Python Selenium + PhantomJS on AWS EC2 Ubuntu Instance - Headless Browser Automation
Selenium and PhantomJS working in conjunction is one of the best headless browser automation options available today. I had been running a task written in Python on my local Mac OS X Yosemite for some time. I was trying to schedule the same job on my EC2 Ubuntu (14.04 64-bit) instance, but I ran into way more trouble than I anticipated. This is a summary of the research I did to get it working on my EC2 machine.
Step 1: Install PhantomJS
sudo apt-get install build-essential g++ flex bison gperf ruby perl libsqlite3-dev libfontconfig1-dev libicu-dev libfreetype6 libssl-dev libpng-dev libjpeg-dev python
git clone git://github.com/ariya/phantomjs.git
cd phantomjs
git checkout 2.0
./build.sh
Go ahead and move the file generated in /bin/phantomjs to an executable PATH
Step 2: Install Selenium Through pip
2.1 Install Python pip
wget https://bootstrap.pypa.io/get-pip.py
sudo python get-pip.py
2.2 Install Selenium using pip
sudo pip install selenium
Step 3: Python Selenium Code
To my horror, copy pasting my Python code on my Mac OS did not work on my Ubuntu instance! I kept taking screenshots to see what the screen is showing, and it was showing blanks! I finally found the --ssl-protocol issue.
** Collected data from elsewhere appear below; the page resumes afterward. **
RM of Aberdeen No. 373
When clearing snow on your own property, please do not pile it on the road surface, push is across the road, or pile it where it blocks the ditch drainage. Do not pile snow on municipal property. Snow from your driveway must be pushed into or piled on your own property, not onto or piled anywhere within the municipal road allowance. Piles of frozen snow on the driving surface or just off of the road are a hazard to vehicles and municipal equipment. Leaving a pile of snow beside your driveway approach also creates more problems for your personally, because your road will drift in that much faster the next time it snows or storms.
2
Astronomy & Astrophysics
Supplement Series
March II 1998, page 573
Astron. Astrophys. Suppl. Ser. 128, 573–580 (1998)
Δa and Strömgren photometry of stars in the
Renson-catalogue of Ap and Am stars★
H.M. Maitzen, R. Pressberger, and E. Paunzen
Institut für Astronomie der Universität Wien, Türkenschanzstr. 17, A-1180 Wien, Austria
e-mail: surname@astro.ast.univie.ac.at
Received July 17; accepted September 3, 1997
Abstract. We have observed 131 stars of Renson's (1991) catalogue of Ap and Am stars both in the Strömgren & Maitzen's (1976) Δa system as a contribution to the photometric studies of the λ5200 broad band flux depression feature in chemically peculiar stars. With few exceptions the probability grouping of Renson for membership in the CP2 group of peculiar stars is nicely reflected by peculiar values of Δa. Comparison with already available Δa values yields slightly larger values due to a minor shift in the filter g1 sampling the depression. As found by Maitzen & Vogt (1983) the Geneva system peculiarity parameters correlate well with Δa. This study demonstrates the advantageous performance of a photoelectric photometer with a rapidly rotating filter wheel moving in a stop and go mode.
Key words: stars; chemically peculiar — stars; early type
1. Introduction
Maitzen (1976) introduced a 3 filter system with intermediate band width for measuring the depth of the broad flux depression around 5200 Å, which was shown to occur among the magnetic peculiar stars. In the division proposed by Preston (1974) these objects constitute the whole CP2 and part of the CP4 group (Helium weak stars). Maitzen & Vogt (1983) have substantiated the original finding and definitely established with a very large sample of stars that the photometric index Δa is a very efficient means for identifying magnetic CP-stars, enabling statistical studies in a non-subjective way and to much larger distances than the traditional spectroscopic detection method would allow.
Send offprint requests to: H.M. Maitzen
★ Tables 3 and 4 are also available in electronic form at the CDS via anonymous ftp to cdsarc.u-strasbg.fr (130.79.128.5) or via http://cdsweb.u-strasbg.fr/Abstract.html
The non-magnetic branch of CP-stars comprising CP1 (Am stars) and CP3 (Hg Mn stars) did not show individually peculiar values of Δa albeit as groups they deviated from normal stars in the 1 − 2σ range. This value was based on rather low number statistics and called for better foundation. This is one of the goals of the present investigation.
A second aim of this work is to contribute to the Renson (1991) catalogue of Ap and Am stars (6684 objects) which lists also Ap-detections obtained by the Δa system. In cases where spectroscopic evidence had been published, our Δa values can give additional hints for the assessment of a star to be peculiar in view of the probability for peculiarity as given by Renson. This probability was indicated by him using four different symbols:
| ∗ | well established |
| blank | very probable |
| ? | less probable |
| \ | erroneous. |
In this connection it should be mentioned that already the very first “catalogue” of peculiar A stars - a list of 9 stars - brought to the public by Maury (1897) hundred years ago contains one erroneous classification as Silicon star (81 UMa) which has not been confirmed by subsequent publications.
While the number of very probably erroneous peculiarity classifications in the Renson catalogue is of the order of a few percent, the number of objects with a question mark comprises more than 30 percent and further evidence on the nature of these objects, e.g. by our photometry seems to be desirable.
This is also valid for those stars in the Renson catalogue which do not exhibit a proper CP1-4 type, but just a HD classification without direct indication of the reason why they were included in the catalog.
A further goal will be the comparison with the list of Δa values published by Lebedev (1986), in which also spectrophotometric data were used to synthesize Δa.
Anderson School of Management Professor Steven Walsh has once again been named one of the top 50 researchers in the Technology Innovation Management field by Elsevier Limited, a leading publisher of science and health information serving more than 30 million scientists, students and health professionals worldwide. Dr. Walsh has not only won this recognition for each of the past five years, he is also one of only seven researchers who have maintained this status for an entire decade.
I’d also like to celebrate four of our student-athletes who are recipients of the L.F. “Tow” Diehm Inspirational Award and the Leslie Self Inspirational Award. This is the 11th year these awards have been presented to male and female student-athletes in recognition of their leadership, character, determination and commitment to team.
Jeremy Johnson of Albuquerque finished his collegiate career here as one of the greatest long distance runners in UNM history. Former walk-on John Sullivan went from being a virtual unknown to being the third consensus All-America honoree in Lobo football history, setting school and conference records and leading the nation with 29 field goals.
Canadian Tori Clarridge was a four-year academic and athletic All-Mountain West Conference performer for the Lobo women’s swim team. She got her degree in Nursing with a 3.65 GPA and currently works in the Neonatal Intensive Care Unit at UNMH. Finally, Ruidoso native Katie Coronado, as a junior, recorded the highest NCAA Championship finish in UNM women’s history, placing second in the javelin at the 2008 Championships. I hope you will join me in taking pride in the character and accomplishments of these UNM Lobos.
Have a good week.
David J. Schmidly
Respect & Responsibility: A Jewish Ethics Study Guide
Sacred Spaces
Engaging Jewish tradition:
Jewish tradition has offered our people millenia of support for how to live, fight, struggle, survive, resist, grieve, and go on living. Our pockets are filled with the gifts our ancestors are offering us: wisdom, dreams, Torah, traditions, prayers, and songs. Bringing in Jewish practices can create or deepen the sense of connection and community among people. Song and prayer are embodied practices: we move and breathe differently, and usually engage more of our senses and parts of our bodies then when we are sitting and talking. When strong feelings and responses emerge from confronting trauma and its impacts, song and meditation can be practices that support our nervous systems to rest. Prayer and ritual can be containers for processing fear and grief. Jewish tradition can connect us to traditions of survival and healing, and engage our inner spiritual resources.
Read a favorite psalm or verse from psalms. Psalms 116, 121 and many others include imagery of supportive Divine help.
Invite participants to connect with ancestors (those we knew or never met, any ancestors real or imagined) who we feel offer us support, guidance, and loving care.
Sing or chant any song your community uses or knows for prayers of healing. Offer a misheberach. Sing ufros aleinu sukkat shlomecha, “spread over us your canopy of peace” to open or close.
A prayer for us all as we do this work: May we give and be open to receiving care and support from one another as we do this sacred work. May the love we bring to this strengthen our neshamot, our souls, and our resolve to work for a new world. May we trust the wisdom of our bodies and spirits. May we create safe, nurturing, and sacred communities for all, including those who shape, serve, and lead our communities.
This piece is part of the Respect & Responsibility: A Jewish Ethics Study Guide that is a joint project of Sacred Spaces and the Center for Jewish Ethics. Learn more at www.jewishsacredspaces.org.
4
from selenium import webdriver
from selenium.webdriver.common.keys import Keys
driver = webdriver.PhantomJS(service_args=['--ssl-protocol=any'])
driver.implicitly_wait(10)
driver.get('http://www.python.org/')
assert "Python" in driver.title
elem = driver.find_element_by_name("q")
elem.send_keys("pycon")
elem.send_keys(Keys.RETURN)
assert "No results found." not in driver.page_source
print(driver.title)
driver.quit()
I tried the Implicit Wait option in selenium. If you are less certain about the performance of the page you are testing, you should try Explicit Wait.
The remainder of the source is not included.